With the White House, European Union and NATO failing to stop the annexation of Crimea, Ukrainian campaigners are now trying a different approach to ending Moscow's aggression - urging women to abstain from sex with Russian men.
The activists are selling a T-shirt with the message "Don't give it to a Russian," alongside a pair of hands making the shape of a vagina.
The shirts also feature a line from Ukrainian poet Taras Shevchenko: "O dark-browed maidens fall in love, but not with the Moskals [a Ukrainian ethnic slur referring to Russians]."

The proceeds are being donated to the Ukrainian army.
Irina Rubis, who co-founded the group, told NBC News in an email Wednesday that the campaign is anything but lighthearted.
"Sex is known for being one of the most effective elements of drawing substantial attention to campaigns," said Rubis, who works for Kiev-based communications firm Ekonomika. "[But] for us the slogan on the T-shirts is not about sex - this is a claim to protect our country from an aggressor."
The shirts go for 250 Ukrainian hryvnia (about $23) and the group has had about 200 orders from its Facebook page, which has more than 1,800 likes since it was set up seven days ago.

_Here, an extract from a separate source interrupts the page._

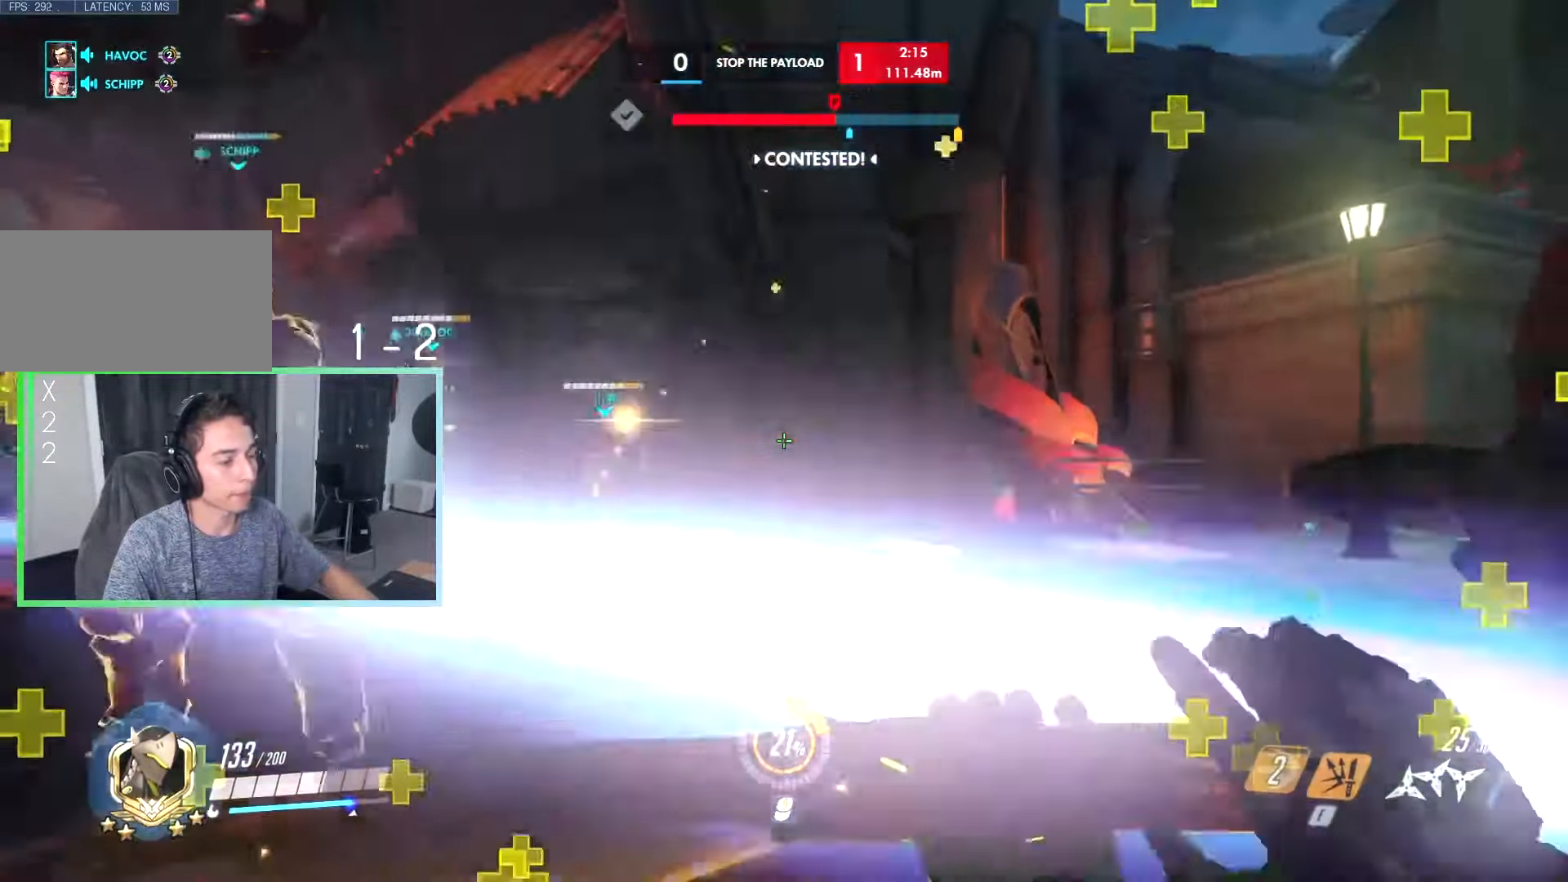
{"keys": ["a", "space"], "events": [[166, "a", "down"], [216, "s", "up"], [500, "space", "down"]]}
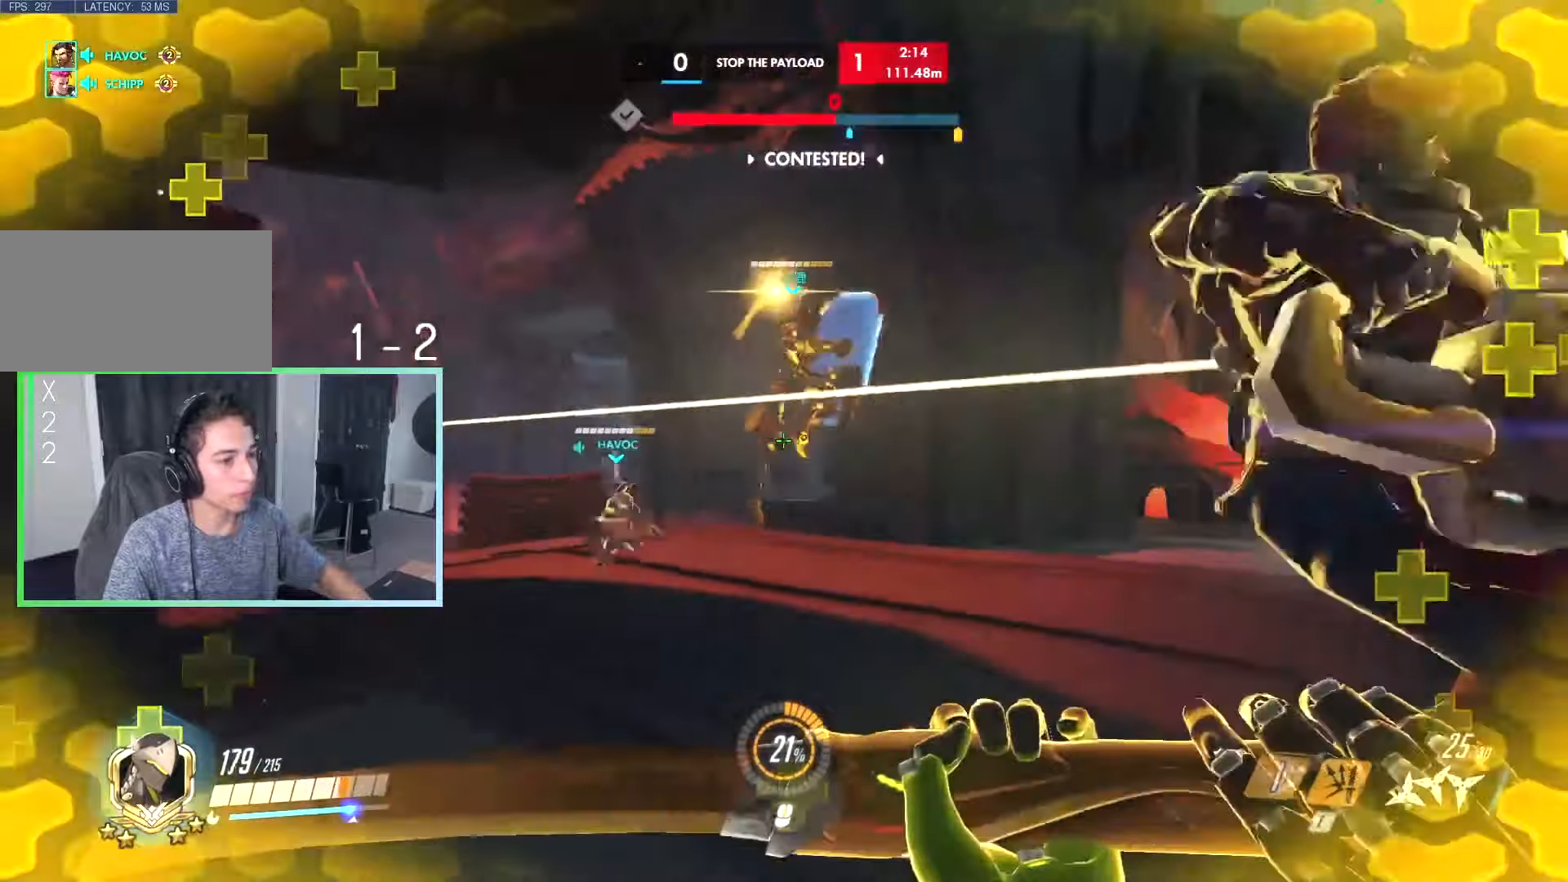
{"keys": ["d"]}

There have been other attempts to boycott Russian goods in the Ukraine since Moscow began its annexation of Crimea last month, but Rubis said they started the movement after realizing that many Ukrainian efforts to show "the brutality of Russian occupation" had failed.
"The chaos done by Russians in Crimea - kidnapping, limiting rights of the Tatars, preventing adequate journalists' work – these are the messages we want to draw attention to. It is certainly not to offend the Russians," she said.
The campaign sees itself as the latest in a long history of women withholding sex as a form of political protest.
Their Facebook page references the ancient Greek comedy "Lysistrata," in which women embargo sexual privileges from their husbands in an effort to end the Peloponnesian War.
However, the Russian nationalist website "Sputnik and Pogrom" described the women as "prostitutes," according to the Moscow Times.
And a doctored picture of middle-aged Russian liberal Valeriya Novodvorskaya wearing the T-shirt has been doing the rounds on Twitter.
In November, a group of women in a remote Colombian town launched a "crossed legs" sex strike over a crumbling highway.
And in August 2012, the female wing of a civil rights group urged women in Togo to stage a week-long sex strike to demand the resignation of the country's president.